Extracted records
▶

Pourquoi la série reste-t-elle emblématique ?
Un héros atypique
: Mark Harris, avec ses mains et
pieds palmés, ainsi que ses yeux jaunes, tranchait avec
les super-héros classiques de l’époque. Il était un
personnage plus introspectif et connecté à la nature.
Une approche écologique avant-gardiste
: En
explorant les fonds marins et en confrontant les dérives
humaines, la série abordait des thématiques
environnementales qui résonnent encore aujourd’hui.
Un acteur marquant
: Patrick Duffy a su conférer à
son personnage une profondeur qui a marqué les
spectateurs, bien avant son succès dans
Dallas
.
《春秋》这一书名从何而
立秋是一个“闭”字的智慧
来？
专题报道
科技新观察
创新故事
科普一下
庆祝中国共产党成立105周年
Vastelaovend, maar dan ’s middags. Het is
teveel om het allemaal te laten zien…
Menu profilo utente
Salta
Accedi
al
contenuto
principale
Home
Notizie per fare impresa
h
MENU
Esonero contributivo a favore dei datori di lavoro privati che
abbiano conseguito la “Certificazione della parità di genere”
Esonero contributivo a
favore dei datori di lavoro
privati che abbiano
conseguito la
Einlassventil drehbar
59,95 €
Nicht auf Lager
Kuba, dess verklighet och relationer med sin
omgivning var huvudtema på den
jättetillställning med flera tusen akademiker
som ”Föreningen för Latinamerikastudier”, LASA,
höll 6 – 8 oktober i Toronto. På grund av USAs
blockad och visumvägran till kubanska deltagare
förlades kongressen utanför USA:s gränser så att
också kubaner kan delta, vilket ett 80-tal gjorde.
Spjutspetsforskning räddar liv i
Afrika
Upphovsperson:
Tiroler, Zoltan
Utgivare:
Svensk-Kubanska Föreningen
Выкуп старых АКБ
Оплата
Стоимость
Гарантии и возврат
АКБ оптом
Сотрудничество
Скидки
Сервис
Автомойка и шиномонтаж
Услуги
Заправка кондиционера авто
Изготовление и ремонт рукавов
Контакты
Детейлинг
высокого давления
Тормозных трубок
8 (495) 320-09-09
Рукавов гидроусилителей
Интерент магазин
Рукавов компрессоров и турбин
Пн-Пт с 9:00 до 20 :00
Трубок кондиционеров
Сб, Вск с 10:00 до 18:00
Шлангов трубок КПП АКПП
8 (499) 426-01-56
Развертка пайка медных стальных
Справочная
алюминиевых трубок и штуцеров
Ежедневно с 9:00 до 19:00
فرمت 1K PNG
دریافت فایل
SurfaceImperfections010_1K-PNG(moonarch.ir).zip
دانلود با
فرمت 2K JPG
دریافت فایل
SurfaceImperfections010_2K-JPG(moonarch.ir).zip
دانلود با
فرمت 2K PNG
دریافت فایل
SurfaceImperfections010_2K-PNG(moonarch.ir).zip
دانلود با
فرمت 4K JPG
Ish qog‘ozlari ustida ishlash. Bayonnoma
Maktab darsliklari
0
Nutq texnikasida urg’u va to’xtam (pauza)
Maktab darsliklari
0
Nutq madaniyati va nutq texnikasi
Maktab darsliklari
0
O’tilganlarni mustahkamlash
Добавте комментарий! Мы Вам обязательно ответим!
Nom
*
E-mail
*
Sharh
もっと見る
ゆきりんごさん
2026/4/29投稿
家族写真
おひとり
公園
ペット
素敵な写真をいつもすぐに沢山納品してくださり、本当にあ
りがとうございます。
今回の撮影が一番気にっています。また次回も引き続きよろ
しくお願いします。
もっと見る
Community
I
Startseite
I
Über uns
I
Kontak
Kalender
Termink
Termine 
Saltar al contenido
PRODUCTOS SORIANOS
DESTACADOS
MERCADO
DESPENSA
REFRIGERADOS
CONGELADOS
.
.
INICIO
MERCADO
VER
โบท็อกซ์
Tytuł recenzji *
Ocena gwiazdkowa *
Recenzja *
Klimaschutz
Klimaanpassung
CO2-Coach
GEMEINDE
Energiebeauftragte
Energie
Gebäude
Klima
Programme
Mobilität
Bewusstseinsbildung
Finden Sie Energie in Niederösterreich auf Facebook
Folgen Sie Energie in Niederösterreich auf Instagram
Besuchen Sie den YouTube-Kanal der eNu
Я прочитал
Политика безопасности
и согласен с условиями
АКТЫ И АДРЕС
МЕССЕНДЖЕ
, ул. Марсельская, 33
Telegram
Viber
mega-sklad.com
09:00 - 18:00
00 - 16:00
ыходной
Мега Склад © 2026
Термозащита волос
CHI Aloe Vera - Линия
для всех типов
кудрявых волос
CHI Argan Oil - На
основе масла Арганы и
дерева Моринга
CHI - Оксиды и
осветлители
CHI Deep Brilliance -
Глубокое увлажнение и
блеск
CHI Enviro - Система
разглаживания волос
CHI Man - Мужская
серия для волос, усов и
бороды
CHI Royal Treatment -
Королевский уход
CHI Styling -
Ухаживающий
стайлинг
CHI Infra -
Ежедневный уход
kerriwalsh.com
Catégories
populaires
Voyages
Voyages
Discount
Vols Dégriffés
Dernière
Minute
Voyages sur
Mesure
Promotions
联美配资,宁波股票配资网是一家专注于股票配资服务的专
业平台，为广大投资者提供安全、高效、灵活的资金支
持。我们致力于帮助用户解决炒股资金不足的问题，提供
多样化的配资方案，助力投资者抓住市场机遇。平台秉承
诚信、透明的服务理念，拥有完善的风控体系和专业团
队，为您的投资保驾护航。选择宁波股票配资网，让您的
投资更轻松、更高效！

◀

[PROBLEM STATEMENT] A count is needed of the lines in this data that contain "datori"; give the number and no other text.

[RESULT BELOW] 2